September 9-15, 1951 

The Madison town board has scheduled a referendum for Oct. 9 on a $100,000 water bond issue. 

If the bonds are approved, the town will raise its present water tank, install a number of new mains and increase the supply and pressure of water throughout the town. 

Madison Mayor G.G. "Pete" Moore, saying he is fed up with the noise of big trucks roaring through town without mufflers, announced, "All trucks, whether they are transports or Greyhounds, will be stopped here from now on if their mufflers are not in perfect condition." The fine for a faulty muffler is $10 to $50. ... Duke Power Company began installing 40 new lighting fixtures housing 4,000-watt bulbs on power poles on Murphy, Franklin and Market streets in downtown Madison. ... Some 6,000 people lined the streets of downtown Reidsville to watch the Harvest Jubilee's opening parade of 20 elaborate floats, four marching bands, numerous novelty pieces and 13 bathing-suit-clad young women competing to be crowned Queen of the Harvest Jubilee. Miss Dolly Rayfield of Charlotte, a comely and well-turned brunette, won that title. 
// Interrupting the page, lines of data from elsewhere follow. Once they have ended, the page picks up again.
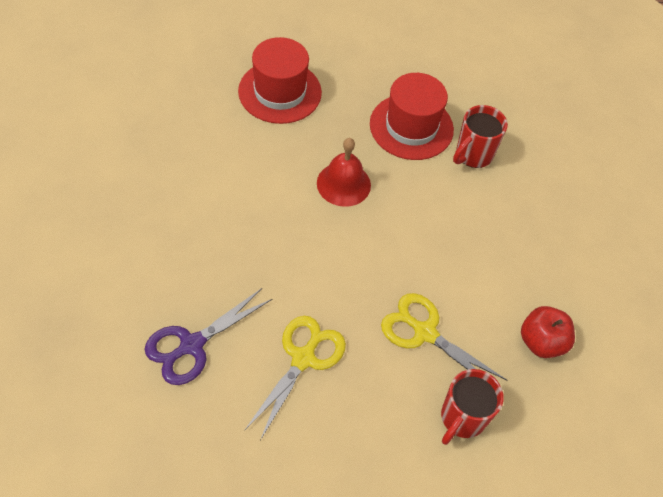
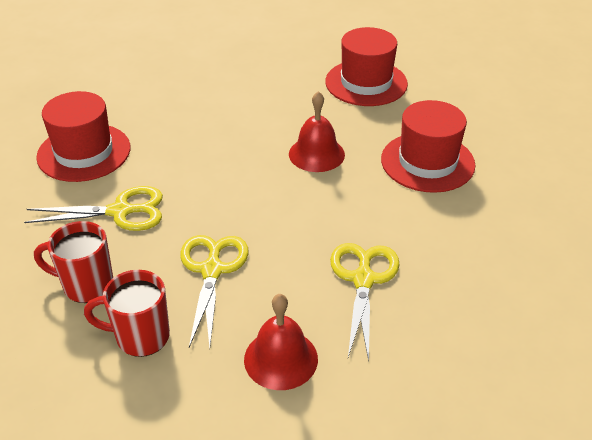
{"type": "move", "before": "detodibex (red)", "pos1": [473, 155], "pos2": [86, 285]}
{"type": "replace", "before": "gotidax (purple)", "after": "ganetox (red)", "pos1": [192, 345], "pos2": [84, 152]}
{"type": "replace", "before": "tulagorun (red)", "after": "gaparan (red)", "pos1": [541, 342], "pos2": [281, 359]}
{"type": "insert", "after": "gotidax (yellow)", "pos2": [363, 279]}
The Leaksville town commissioners, at the urging of the Tri-City Merchants Association, agreed to discontinue parallel parking on Washington and Monroe streets and return to diagonal parking. ... The Reidsville Luckies polished off the Durham Bulls in Carolina League semifinal playoffs but fell behind Winston-Salem 3-1 in best-of-seven finals. ... More than 3,900 students enrolled in Leaksville Township schools, up about 100 over a year earlier, Superintendent John Hough reported. 

For milady's figure: Panty girdle, $16.50.